I’ve been worrying myself a lot lately about productivity and what it means to be productive, and I think it means something very different to a lot of people. To everyone, in fact, productivity can mean a variety of things to everyone, and that’s where the external pressures of actually being prouctive enters and is a frustrating tacti. For example, I am going to my co-founders’ house for the weekend to work from Friday evening until Saturday evening nonstop, that is a long workday, but for some reason I still force myself to do work this week, because it is a weekday and I should be doing things, even though this weekend is going to be a draining time.

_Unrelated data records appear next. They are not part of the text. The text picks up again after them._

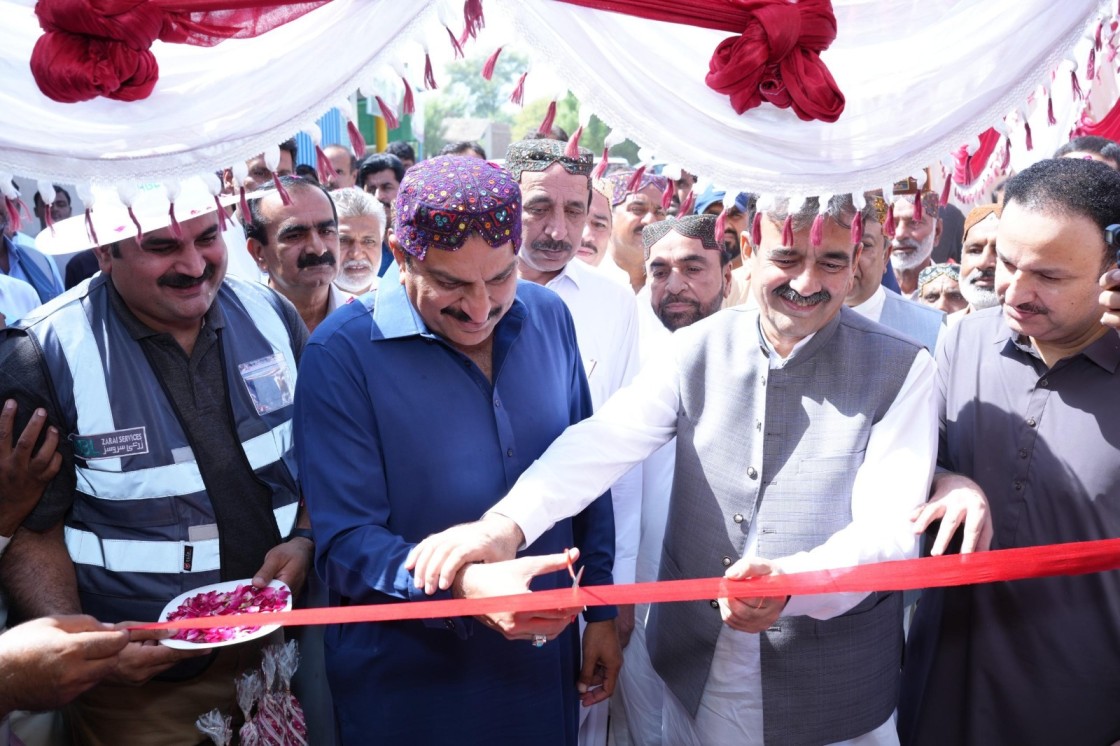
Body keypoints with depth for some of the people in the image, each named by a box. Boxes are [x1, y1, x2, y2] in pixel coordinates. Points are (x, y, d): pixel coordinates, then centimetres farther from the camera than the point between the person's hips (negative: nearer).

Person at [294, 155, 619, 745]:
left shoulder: (548, 318, -3)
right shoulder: (342, 353, -17)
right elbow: (344, 542, -18)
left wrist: (600, 612, 6)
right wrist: (462, 585, -34)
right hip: (409, 683, -4)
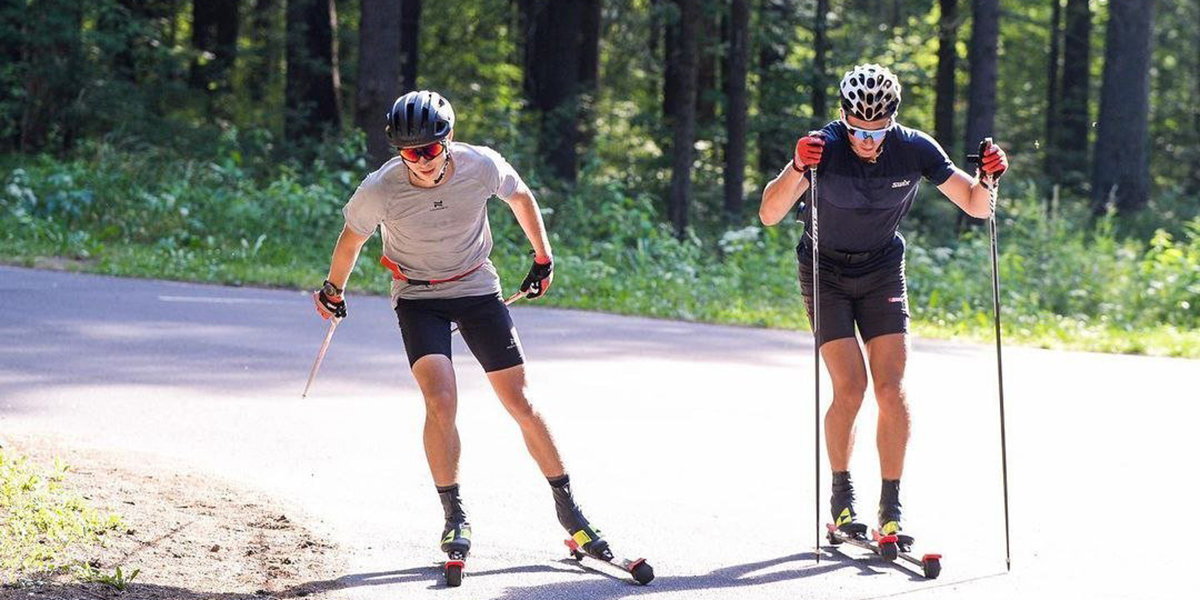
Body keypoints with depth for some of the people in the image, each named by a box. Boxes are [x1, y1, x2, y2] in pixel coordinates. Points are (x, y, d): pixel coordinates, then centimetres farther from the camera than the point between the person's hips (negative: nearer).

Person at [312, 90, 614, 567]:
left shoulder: (483, 167, -19)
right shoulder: (380, 190, -22)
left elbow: (520, 196, 5)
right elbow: (351, 239, -1)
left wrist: (543, 257, 13)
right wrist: (333, 291, 13)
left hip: (478, 290, 2)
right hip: (417, 299, -2)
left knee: (520, 404, -1)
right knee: (441, 401, -21)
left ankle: (567, 508, 13)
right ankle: (454, 516, -5)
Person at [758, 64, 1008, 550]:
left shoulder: (914, 149, -16)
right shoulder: (824, 147, -24)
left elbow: (976, 206, -9)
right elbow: (769, 215, -31)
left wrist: (988, 180, -31)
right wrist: (797, 168, -48)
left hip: (883, 272, 2)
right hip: (826, 273, -2)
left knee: (891, 389, -10)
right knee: (850, 388, -13)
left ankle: (891, 510, -3)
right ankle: (841, 498, 8)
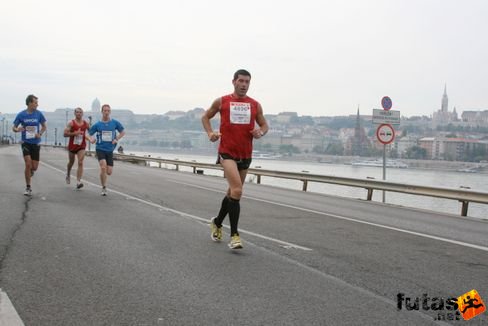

So, I’m trying to ease back because I deserve it. Everyone has days off, but I try to do at least a little work every day, and I have been for the past few months where I’ve ben working freelance on a variety of different things. Should I just be working five days and taking specific days off, to avoid this uncomfortable forcing of productivity? Or should I not take any days off, but be content with getting little bits of work done all through the week, with various breaks full of Gilmore Girls and boyfriends and coffee?
It’s a balance I have yet to master, and its becoming a problem.
Especially with the holidays coming. I feel as though I should be working on my web series every day, but then I don’t want to get creatively burnt out, and I have a handful of other projects that I want to give just as much attention to. Should I put a project on hold and take time off? Is there an answer to this that will mae me marginally more comfortable? I’m not sure.
For now I am focusing on the work that I do get done, and sometimes that happens late at night, I have the luxury to do that, and sometimes it gets done while I watch an episode of tv or after a workout in a moment of inspiration, should I be restricted by academic rules of productivity? Because I refuse to feel shackled by deadlines and “normalcy” when it comes to this kind of thing in my Year of Wonder, as I’ve just coined right now, referring to the year where I made my own schedule, did what I wanted, and still got things done.
I deserve the flexibility to take breaks, go for walks, have coffee dates, take a night off, and work through the night, because that is the life I have right now, and I am not taking that for granted.
To anyone who is struggling to be productive: keep going. For those who worry about the consistency of their productivity like me: relax. You can only do what you have the capacity to do, but always challenge yourself. I have at least 20 000 words left for my #NaNoWriMo project and bygolly I am going to get through those 20 000 words, but it may not be every day. Those are the rules I have set for myself.